Calibrated multi-view image sets:

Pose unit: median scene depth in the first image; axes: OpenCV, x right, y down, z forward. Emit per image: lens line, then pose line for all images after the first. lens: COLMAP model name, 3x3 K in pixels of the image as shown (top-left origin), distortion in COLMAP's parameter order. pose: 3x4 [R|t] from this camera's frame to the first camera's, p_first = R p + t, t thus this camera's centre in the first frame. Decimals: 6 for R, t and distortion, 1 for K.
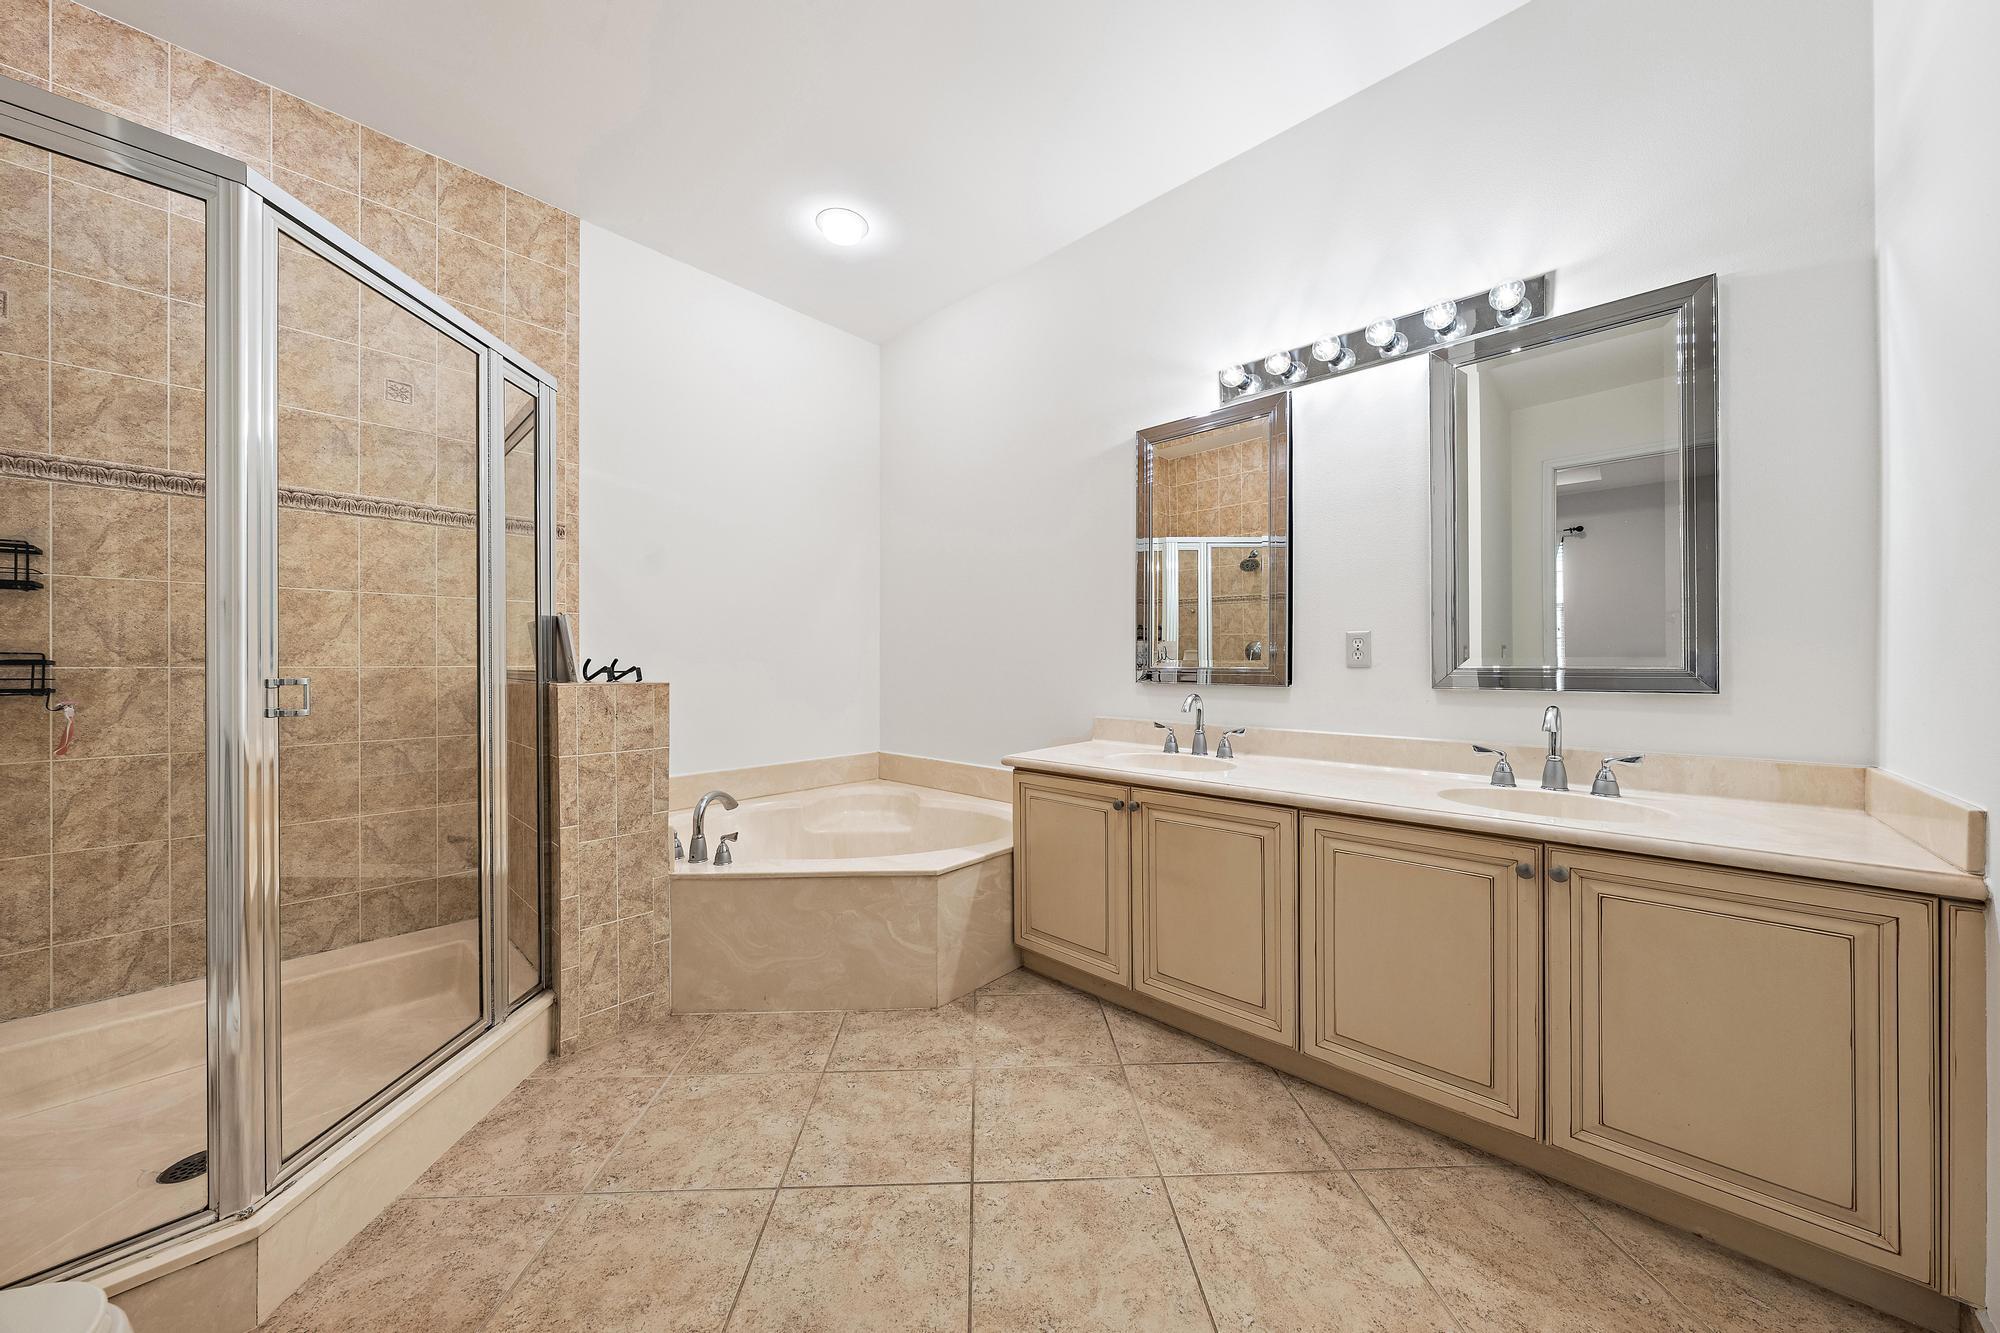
lens RADIAL K [[681.5, 0, 1004.1], [0, 681.5, 661.8], [0, 0, 1]] dist [0.000469, 0.000030]
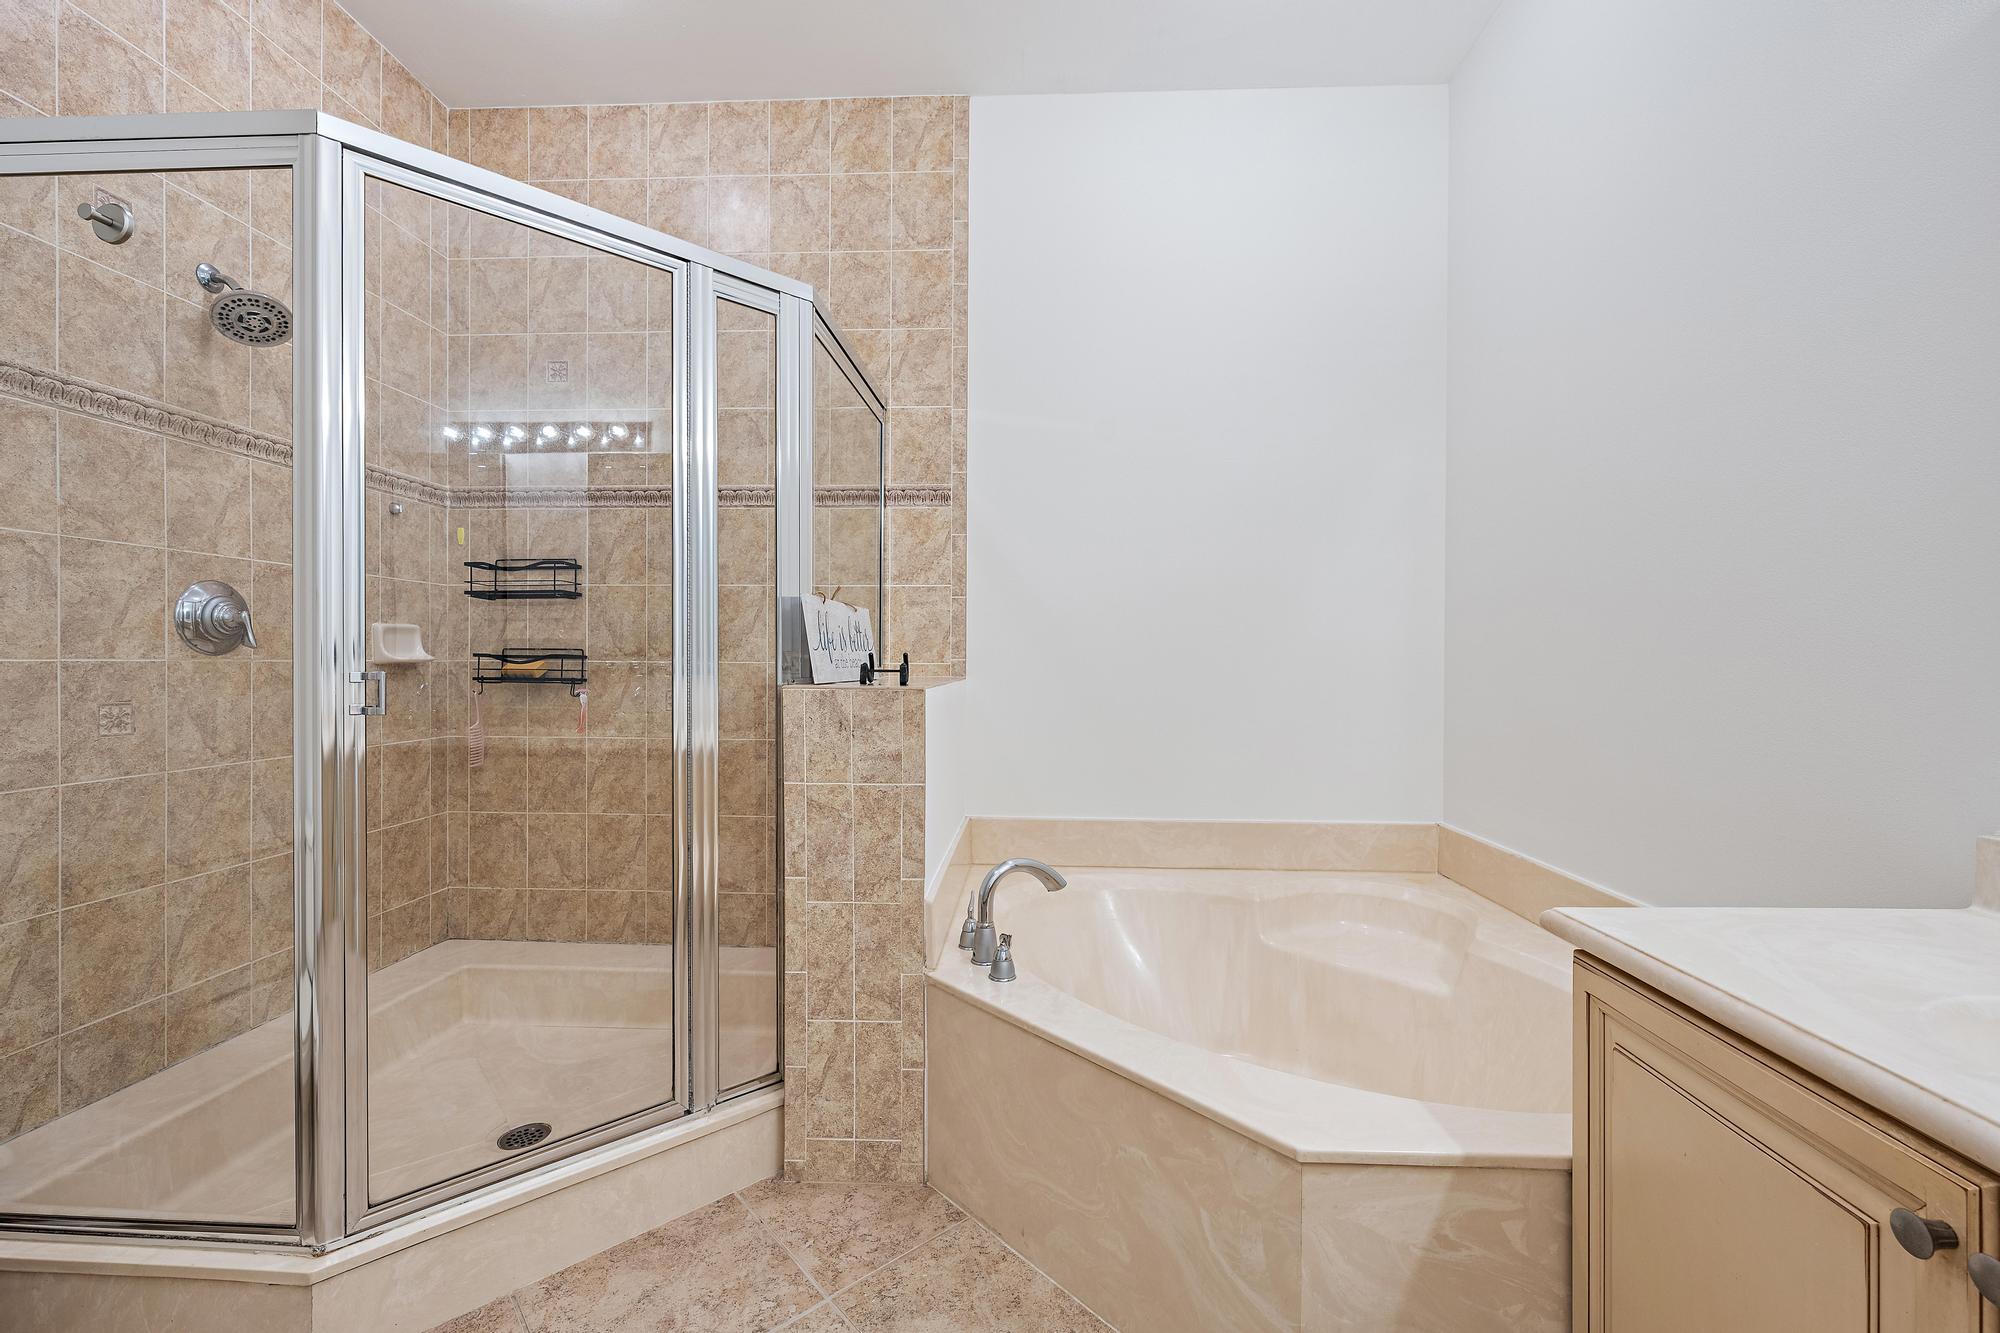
lens RADIAL K [[822.8, 0, 1001.6], [0, 822.8, 664.7], [0, 0, 1]] dist [0.000547, -0.001528]
pose [[0.638758, 0.007388, -0.769372, 0.183948], [-0.004072, 0.999972, 0.006222, 0.002256], [0.769397, -0.000841, 0.638770, 0.557820]]
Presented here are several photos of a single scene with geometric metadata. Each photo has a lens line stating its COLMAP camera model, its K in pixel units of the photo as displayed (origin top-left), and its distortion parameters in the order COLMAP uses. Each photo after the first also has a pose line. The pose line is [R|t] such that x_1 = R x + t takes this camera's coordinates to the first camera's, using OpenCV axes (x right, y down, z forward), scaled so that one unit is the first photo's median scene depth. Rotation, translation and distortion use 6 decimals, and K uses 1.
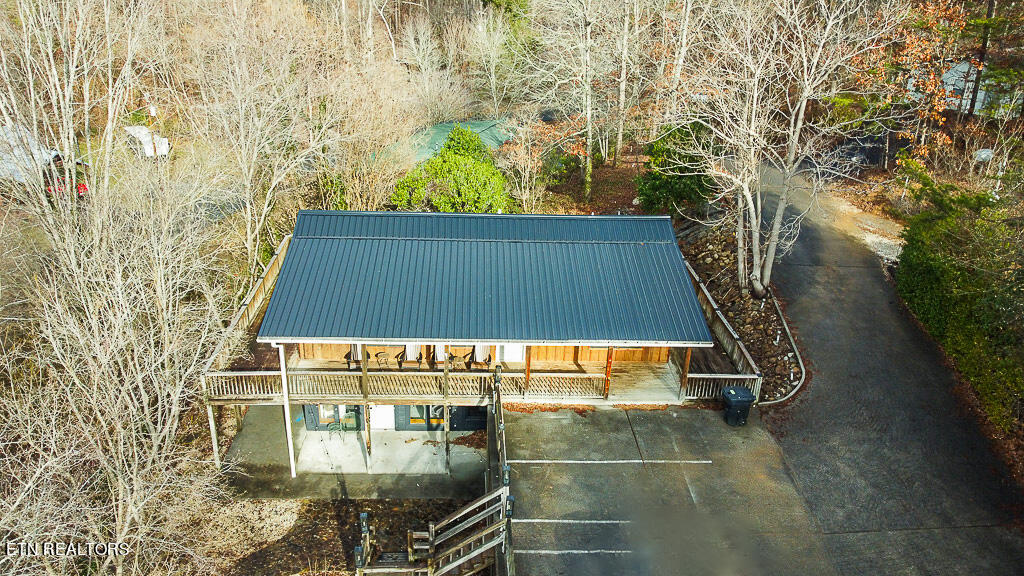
lens RADIAL K [[773.2, 0, 507.8], [0, 773.2, 287.9], [0, 0, 1]] dist [-0.001717, -0.004594]
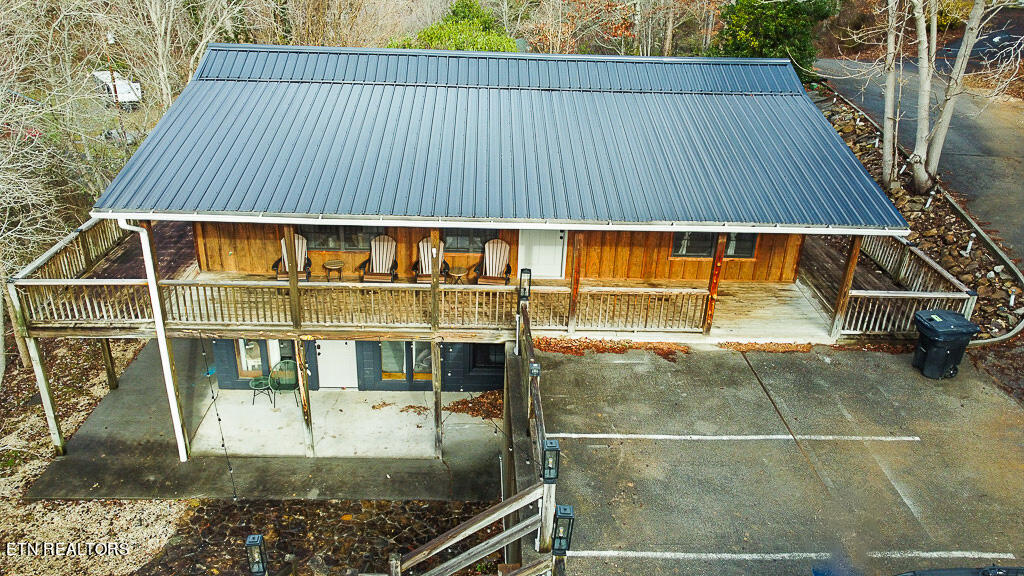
lens RADIAL K [[773.2, 0, 510.2], [0, 773.2, 288.5], [0, 0, 1]] dist [-0.001717, -0.004594]
pose [[0.999958, 0.005643, -0.007280, -0.018701], [-0.005521, 0.999845, 0.016723, 0.101337], [0.007373, -0.016682, 0.999834, 0.414253]]
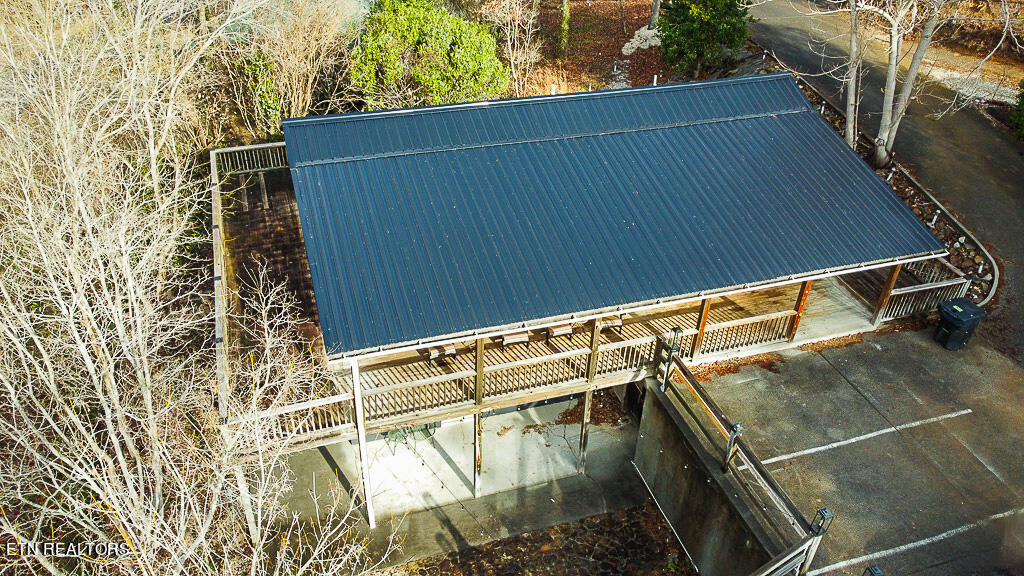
lens RADIAL K [[773.2, 0, 509.6], [0, 773.2, 286.4], [0, 0, 1]] dist [-0.001717, -0.004594]
pose [[0.962441, -0.156523, 0.221827, -0.287306], [0.111033, 0.972549, 0.204501, -0.087315], [-0.247747, -0.172190, 0.953400, 0.376169]]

Work item
Find the line that contains "Presented here are", then write out that line and each one after it, exactly and with nothing else, through the end of the entries above, without the pictures.

Response for this exercise
Presented here are several photos of a single scene with geometric metadata. Each photo has a lens line stating its COLMAP camera model, its K in pixel units of the photo as displayed (origin top-left), and its distortion parameters in the order COLMAP uses. Each photo after the first also has a pose line. The pose line is [R|t] such that x_1 = R x + t takes this camera's coordinates to the first camera's, using OpenCV axes (x right, y down, z forward), scaled so that one unit is the first photo's median scene depth. Rotation, translation and distortion use 6 decimals, and K uses 1.
lens RADIAL K [[773.2, 0, 507.8], [0, 773.2, 287.9], [0, 0, 1]] dist [-0.001717, -0.004594]
lens RADIAL K [[773.2, 0, 510.2], [0, 773.2, 288.5], [0, 0, 1]] dist [-0.001717, -0.004594]
pose [[0.999958, 0.005643, -0.007280, -0.018701], [-0.005521, 0.999845, 0.016723, 0.101337], [0.007373, -0.016682, 0.999834, 0.414253]]
lens RADIAL K [[773.2, 0, 509.6], [0, 773.2, 286.4], [0, 0, 1]] dist [-0.001717, -0.004594]
pose [[0.962441, -0.156523, 0.221827, -0.287306], [0.111033, 0.972549, 0.204501, -0.087315], [-0.247747, -0.172190, 0.953400, 0.376169]]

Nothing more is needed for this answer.